When New Year’s Eve turned into New Year’s Day of this year, I set an intention as usual for the year ahead.
This year – 2019 – felt very different. For starters, after 15 years of partnership, I was walking into a whole new year as a newly single person.
I was also experiencing for what may actually be the first time ever in my life (at age 48!) what it feels like to have a working thyroid gland.
And my parents were finally resettled in their home after hurricane Harvey’s devastation, freeing up some time and energy to finish other long-delayed projects like my mom’s and my new recipe book!
So…bittersweet. Which I happen to adore in chocolate but not so much in the rest of life.
This made my intention for 2019 easy to discern: “Look Inside and See Who Is There.”
In other words, I already knew 2019 would necessarily be a year of turning within, reconnecting with myself and my life, wobbling forward somehow without any of the interpersonal structure I had grown so accustomed to accommodating, avoiding old pitfalls and potholes in favor of newer, smoother, straighter pathways.
Oddly, I guess I was already so consumed with this very agenda I neglected to post my intention here as I usually do!
But pretty much from January 1 forward, I have been drawn to certain mentors, resources, books, movies, experiences that support this inward-seeking focus.
One such mentor is Sonia Choquette, an author and teacher and intuitive who talks so much about tuning in to what she calls our “vibes.” Right now I am reading a book she wrote called “Ask Your Guides” because if anyone could use some guides right now, it surely is me!
I would like to ask my guides lots of things, but first I have to find them. According to Sonia, the first step to finding your spirit guides is to – wait for it – look inside and see who is there.
Right in chapter one, which is the only chapter I have read so far, she asks a very tough question (which I will paraphrase for brevity’s sake):
If you had to describe your spirit self, what would you say?
I am completely stuck. After all my years of recovering from eating issues, anxiety, depression, panic attacks, codependency, (insert laundry list of issues here), I am completely drawing a blank.
This is significant, I feel, because I have no trouble describing the other parts of me.
I can readily describe my body. It is this height and that weight and these measurements. It has this skin color and that (ever-changing) hair color and is this age and that gender.
My mind is even easier. It is a think-a-holic. It loves to think, ponder, dream, muse, worry, fret, stew, imagine, create – it stays very active pretty much all the time.
My heart is not quite so easy but still doable. It is fierce and also soft, gentle on the inside yet hard on the outside. It trusts way too easily but loves cautiously. It has a weak spot for animals, plants, the moon, the ocean, cute thrift shop finds.
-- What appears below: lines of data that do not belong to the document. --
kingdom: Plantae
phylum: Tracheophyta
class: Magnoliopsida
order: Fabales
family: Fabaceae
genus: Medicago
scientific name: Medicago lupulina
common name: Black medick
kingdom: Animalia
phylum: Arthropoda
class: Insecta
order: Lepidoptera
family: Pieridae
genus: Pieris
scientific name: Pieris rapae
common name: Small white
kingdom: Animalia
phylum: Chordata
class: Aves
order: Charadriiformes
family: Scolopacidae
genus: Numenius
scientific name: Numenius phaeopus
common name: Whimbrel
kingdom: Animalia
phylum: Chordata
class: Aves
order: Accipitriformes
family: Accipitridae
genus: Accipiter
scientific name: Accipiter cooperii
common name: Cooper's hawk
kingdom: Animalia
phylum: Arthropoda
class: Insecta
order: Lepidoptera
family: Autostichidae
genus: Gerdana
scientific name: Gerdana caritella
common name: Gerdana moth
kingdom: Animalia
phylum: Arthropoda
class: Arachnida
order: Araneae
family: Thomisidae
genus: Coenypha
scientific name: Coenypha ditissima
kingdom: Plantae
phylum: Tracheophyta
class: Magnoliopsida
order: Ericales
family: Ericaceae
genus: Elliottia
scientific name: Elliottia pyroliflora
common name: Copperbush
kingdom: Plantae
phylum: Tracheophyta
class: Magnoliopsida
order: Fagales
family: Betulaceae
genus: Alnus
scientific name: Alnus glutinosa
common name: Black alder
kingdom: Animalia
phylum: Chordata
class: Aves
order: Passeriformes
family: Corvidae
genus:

But my spirit….how to describe my spirit. To be honest, I’m not even sure I’ve quite located my spirit as of yet! I know where my body, mind and heart are, but my spirit….that is more challenging. I suspect it fills in the cracks, kind of like ice cream after a big meal when you think you are full but somehow manage to make room for a scoop or two.
My spirit….how to describe it….I think my spirit is without fear. And not because there is nothing scary out there, but because it doesn’t need fear to protect it. It doesn’t need fear because it has vibes – intuition – guides.
I think my spirit has a type of navigational system I imagine is somewhat like an internally-installed GPS that is always accurate, never goes down because a passing asteroid just blocked the satellite feed, always yells out the turn before you pass the intersection and never gets confused about where in the world you actually are when it is giving you directions.
I think my spirit is kind, but the healthy kind of kindness, not the kind where it is always trying to soften bad news or do things for others they need to do for themselves.
My spirit is quite creative – it is a real inventor. Its preferred method for creating is the dream, because that is when the rest of me falls asleep and leaves it alone to focus. It creates all kinds of intriguing things – new possibilities, interesting characters, alternate realities, options for pursuing the future or healing the past.
My spirit is also calm. Unlike the rest of me, it doesn’t get riled up over barking dogs or the neighbor’s loud music. It really doesn’t care about making rent or how dirty the car is. In emergencies, my spirit is the first responder but is often overlooked and unheeded when the drama-seeking paparazzi overreacts as usual.
And my spirit is connected. My spirit seems to understand that loneliness is easily solvable by reconnecting not outside of myself, but within. My spirit isn’t concerned about whether I am single or have a partner or how many friends I have or what my social calendar looks like.
Most of all, my spirit is helpful….or at least it wants to be. And I think this may be what Sonia is getting at when she talks about tuning into our vibes, connecting with our guides, noticing what provokes an internal sense of connection versus disconnection.
Today’s Takeaway: Have you ever tried to locate or describe your spirit-self? If you want to try this exercise from “Ask Your Guides,” I’d love to hear what you come up with!